The door swung open, and Frank Sinatra walked in with more bodyguards and hangers-on than an Arab potentate. An aura of uncertainty, of danger, surrounded Sinatra. The room grew so quiet that you could hear the flattery drop. Johnny waited until the singer reached his table. He looked at Sinatra, then at his watch, and back at the singer. "Frank," Johnny said, "I told you twelve-thirty." [From King of the Night, by Laurence Learner]

It was Ed who was deputized to clamp Carson in a bear hug and carry him to safety. Alcohol was the one release valve from the pressure cooker holding Carson prisoner during Tonight's early heyday. Now he seems in no need of pissing his name in acid. On the set it's the supposedly bonhomous Ed who seems down, perched on the sofa like a parrot under a drop cloth. Congratulating Ed on his recent marriage, the comedian Don Rickies turns to Johnny and confides, "I give it about a week, tops." During the commercial breaks Carson doesn't lower the Cone of Silence, as I'd so often heard, but jollies up a storm with his guests, beating time on the desk with a pencil. The entire show, he vicariously jams with the band.

Carson's nonstop drumming is the key to his persona. He's always had a drum set in the house. He was once filmed behind the skins for 60 Minutes. Profiles of Carson usually describe his drumming as a way of blowing off steam, flexing his chops. But it's more than a habit or hobby; it's image-defining. Significantly, the most undone Carson's staff remembers seeing him was when his friend the riotous jazz drummer Buddy Rich died. It was one of the rare times he canceled a show. Rich's death hit him hard because Rich was his unrepressed alter ego. For Carson is comedy's last practitioner of white jazz. Such jazz is often derided for not clawing to the raw bottom of experience, the syringe-littered hellhole of Charlie Parker, Lenny Bruce. Angst-ridden it's not. It belongs more to the bachelor pad of passe legend, where the cocktail hour unfolds against a "Playboy After Hours" skyline. But time has given Carson's pristine jazz touch steel tips. Early on he mastered the knack of lying back and adding casual fill to an interview rather than flailing away with all fours. His staying power is due in part to his steady pistons. When Jay Leno assumes the top spot on The Tonight Show, it will be more than one comedian succeeding another. It will represent the rock generation's completing its long coup d'etat of pop culture, finally putting the jazz influence of the forties and fifties out to pasture. (If Bill Clinton becomes president, we'll have an Elvis in the White House, and an Elvis on Tonight.)
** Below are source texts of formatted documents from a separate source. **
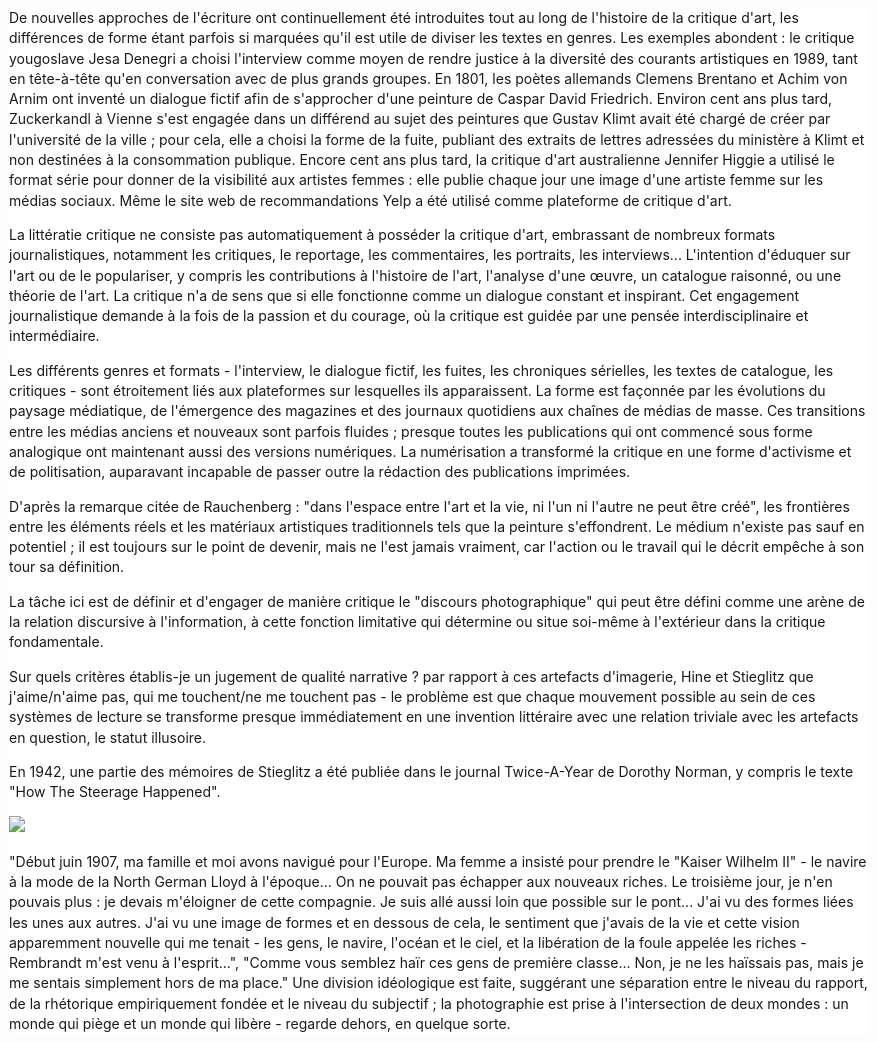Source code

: De nouvelles approches de l'écriture ont continuellement été introduites tout au long de l'histoire de la critique d'art, les différences de forme étant parfois si marquées qu'il est utile de diviser les textes en genres. Les exemples abondent : le critique yougoslave Jesa Denegri a choisi l'interview comme moyen de rendre justice à la diversité des courants artistiques en 1989, tant en tête-à-tête qu'en conversation avec de plus grands groupes. En 1801, les poètes allemands Clemens Brentano et Achim von Arnim ont inventé un dialogue fictif afin de s'approcher d'une peinture de Caspar David Friedrich. Environ cent ans plus tard, Zuckerkandl à Vienne s'est engagée dans un différend au sujet des peintures que Gustav Klimt avait été chargé de créer par l'université de la ville ; pour cela, elle a choisi la forme de la fuite, publiant des extraits de lettres adressées du ministère à Klimt et non destinées à la consommation publique. Encore cent ans plus tard, la critique d'art australienne Jennifer Higgie a utilisé le format série pour donner de la visibilité aux artistes femmes : elle publie chaque jour une image d'une artiste femme sur les médias sociaux. Même le site web de recommandations Yelp a été utilisé comme plateforme de critique d'art.

La littératie critique ne consiste pas automatiquement à posséder la critique d'art, embrassant de nombreux formats journalistiques, notamment les critiques, le reportage, les commentaires, les portraits, les interviews... L'intention d'éduquer sur l'art ou de le populariser, y compris les contributions à l'histoire de l'art, l'analyse d'une œuvre, un catalogue raisonné, ou une théorie de l'art. La critique n'a de sens que si elle fonctionne comme un dialogue constant et inspirant. Cet engagement journalistique demande à la fois de la passion et du courage, où la critique est guidée par une pensée interdisciplinaire et intermédiaire.

Les différents genres et formats - l'interview, le dialogue fictif, les fuites, les chroniques sérielles, les textes de catalogue, les critiques - sont étroitement liés aux plateformes sur lesquelles ils apparaissent. La forme est façonnée par les évolutions du paysage médiatique, de l'émergence des magazines et des journaux quotidiens aux chaînes de médias de masse. Ces transitions entre les médias anciens et nouveaux sont parfois fluides ; presque toutes les publications qui ont commencé sous forme analogique ont maintenant aussi des versions numériques. La numérisation a transformé la critique en une forme d'activisme et de politisation, auparavant incapable de passer outre la rédaction des publications imprimées.

D'après la remarque citée de Rauchenberg : "dans l'espace entre l'art et la vie, ni l'un ni l'autre ne peut être créé", les frontières entre les éléments réels et les matériaux artistiques traditionnels tels que la peinture s'effondrent. Le médium n'existe pas sauf en potentiel ; il est toujours sur le point de devenir, mais ne l'est jamais vraiment, car l'action ou le travail qui le décrit empêche à son tour sa définition.

La tâche ici est de définir et d'engager de manière critique le "discours photographique" qui peut être défini comme une arène de la relation discursive à l'information, à cette fonction limitative qui détermine ou situe soi-même à l'extérieur dans la critique fondamentale.

Sur quels critères établis-je un jugement de qualité narrative ? par rapport à ces artefacts d'imagerie, Hine et Stieglitz que j'aime/n'aime pas, qui me touchent/ne me touchent pas - le problème est que chaque mouvement possible au sein de ces systèmes de lecture se transforme presque immédiatement en une invention littéraire avec une relation triviale avec les artefacts en question, le statut illusoire.

En 1942, une partie des mémoires de Stieglitz a été publiée dans le journal Twice-A-Year de Dorothy Norman, y compris le texte "How The Steerage Happened".

![](https://images.prismic.io/syntia/9d1f36ef-cb47-4c5d-be34-0c5e227820d9_alfred_stieglitz_-_the_steerage_-_google_art_project.jpg?auto=compress,format)

"Début juin 1907, ma famille et moi avons navigué pour l'Europe. Ma femme a insisté pour prendre le "Kaiser Wilhelm II" - le navire à la mode de la North German Lloyd à l'époque... On ne pouvait pas échapper aux nouveaux riches. Le troisième jour, je n'en pouvais plus : je devais m'éloigner de cette compagnie. Je suis allé aussi loin que possible sur le pont... J'ai vu des formes liées les unes aux autres. J'ai vu une image de formes et en dessous de cela, le sentiment que j'avais de la vie et cette vision apparemment nouvelle qui me tenait - les gens, le navire, l'océan et le ciel, et la libération de la foule appelée les riches - Rembrandt m'est venu à l'esprit...", "Comme vous semblez haïr ces gens de première classe... Non, je ne les haïssais pas, mais je me sentais simplement hors de ma place." Une division idéologique est faite, suggérant une séparation entre le niveau du rapport, de la rhétorique empiriquement fondée et le niveau du subjectif ; la photographie est prise à l'intersection de deux mondes : un monde qui piège et un monde qui libère - regarde dehors, en quelque sorte.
Factory-made though it is, The Tonight Show has its awkward patches. As Carson authenticates himself, he's less able to fake prefab hype. He floundered with twin-injected Melanie Griffith, asking her if she was a good homemaker. Although Elizabeth Taylor was a hoot, squeezed into leather like a Swiss-roll motorcycle moll, Carson blanked when she announced she was tossing herself a sixtieth-birthday bash at Disneyland to celebrate her inner child. (Although a reformed drinker, Carson never has peddled A. A.-speak.)

It's also become tedious hearing one celebrity after another eat up the clock offering him farewell testimonials, although I suppose such thanks are inevitable. Carson may become choked up the closer he gets to sayonara, but so far he's kept his emotions in check. He always has. One of his chief attributes is that he's never been a pimp for cheap schmaltz or personal pain. The clownmask pathos of Jerry Lewis or Joan Rivers is beneath him. Unlike most comics, he's never seemed to bleed for audience love. He's more like Sinatra, tucking his ego into a holster. "You just get moody and walk away," gibed Don Rickies, who knows them both. Which enables him to leave the greatest gig and longest grind in American television with his mystique intact. Because of his self-containment, we'll probably miss Johnny Carson more than he'll miss us. Not to be maudlin, but I miss him already.